Peers Vote to Suspend Lord Maginnis For 18 Months After Homophobic Bullying Of MPs
Lord Maginnis will now be suspended from the upper chamber for 18 months after a standards investigation (PA)
Peers have voted to suspend Lord Maginnis from the upper chamber for 18 months after he was found to have made homophobic slurs and harassed several MPs.
More than 400 members of the upper chamber backed the recommendations of a standards committee investigation, although 23 joined him in voting against the suspension.
The inquiry was sparked by an incident in January when Lord Maginnis was accused of being "verbally abusive" to a security officer, Christian Bombolo, when he was asked to show his pass at the entrance to Parliament.
The SNP MP Hannah Bardell witnessed the incident, and complained that when she attempted to intervene she was treated "rudely and aggressively" by the peer.
Questioned over what happened Lord Maginnis then used "homophobic and derogatory language about her" in comments to HuffPost, she claimed.
Mr Bombolo told investigators the incident had left him feeling “humiliated” and “worthless”, and said he had “lost my esteem, my dignity” after Lord Maginnis called him “crooked”, a “little git” and a “jobsworth” in the HuffPost report.
The veteran politician, who was an MP for 18 years before being handed a peerage in 2001, was also found by the committee to have harassed two Labour MPs in separate incidents this year at meetings in Parliament.
As a result the House of Lords Commissioner for Standards Lucy Scott-Moncrief opened an investigation into four separate complaints under the provisions of the code of conduct “dealing with bullying, harassment or sexual misconduct”.
Ms Bardell told the commissioner she “felt really intimidated” by the same incident, however the Northern Irish peer claimed her complaint was based purely on his opposition to same-sex marriage and was part of an organised campaign to persecute him.
Lord Maginnis had denied bullying and harassment and called the report, which found he had breached the code in all four instances, “ridiculous”.
The House of Lords conduct committee recommended his suspension “should be extended beyond 18 months if he fails to engage constructively with behaviour change training”, and should not be lifted until the peer is able to demonstrate a “clear understanding of how his behaviour impacts on other people in the Parliamentary community”.
Initially Ms Scott-Moncrief proposed he should be excluded from the upper chamber for nine months, but after he appealed the decision she found he showed "no remorse for the upset he had caused”.
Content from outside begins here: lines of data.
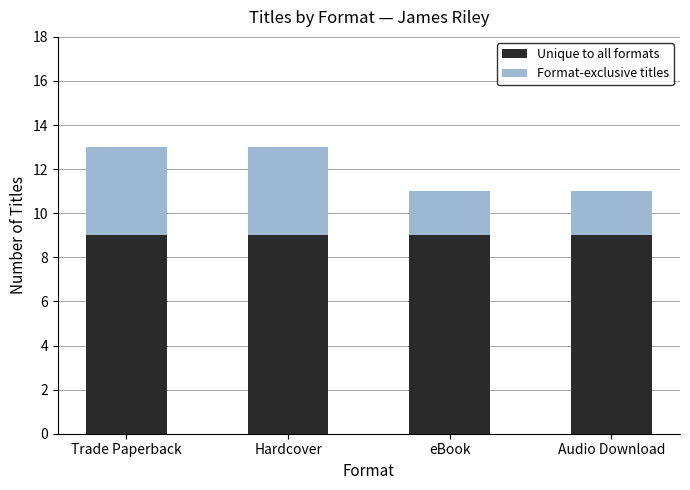

The Unique to all formats series shows 9 at eBook. True or false?

True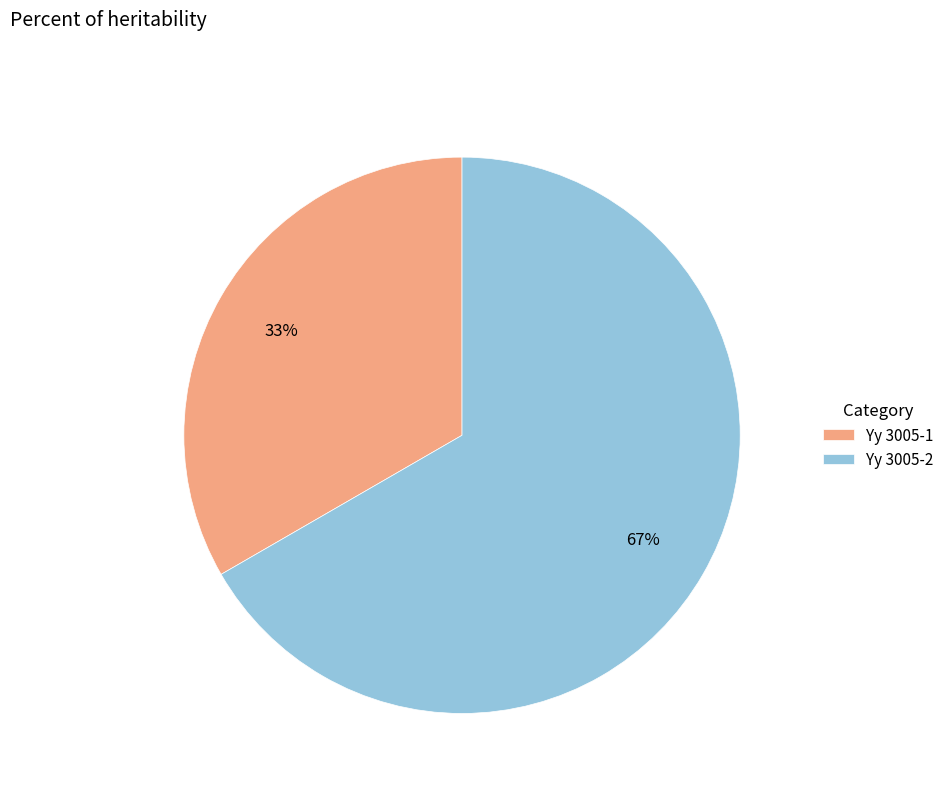

The Yy 3005-2 slice represents 67% of the pie. True or false?

True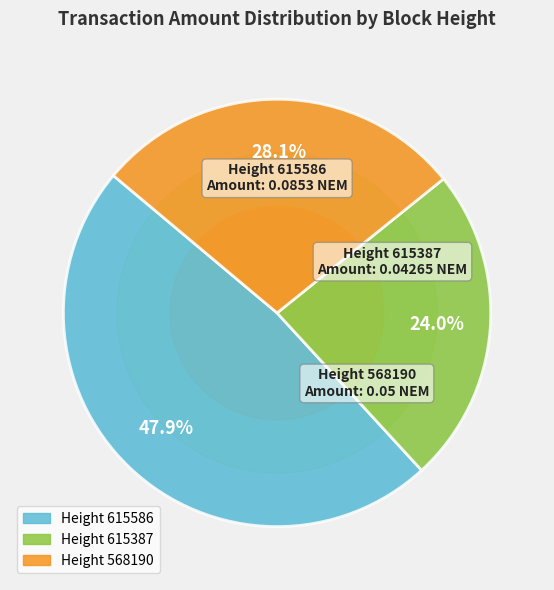

Is it true that 615387 is 24% of the pie?

True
He instead “portrayed himself as a victim of a conspiracy…and continued to refer to the complainants in a disobliging and sometimes offensive manner”, leading the committee to double the recommended suspension time.
A motion to approve the suspension was put to a vote this morning, with 408 content, and 24 not content.
Of those who voted against it included fellow Northern Irish peer Lord Kilcooney, who was criticised for calling US vice-president-elect Kamala Harris "the Indian” in a tweet last month, as well as Lord Stone of Blackheath, who was suspended by Labour last year after being found guilty of harassing four female staff and making transphobic comments.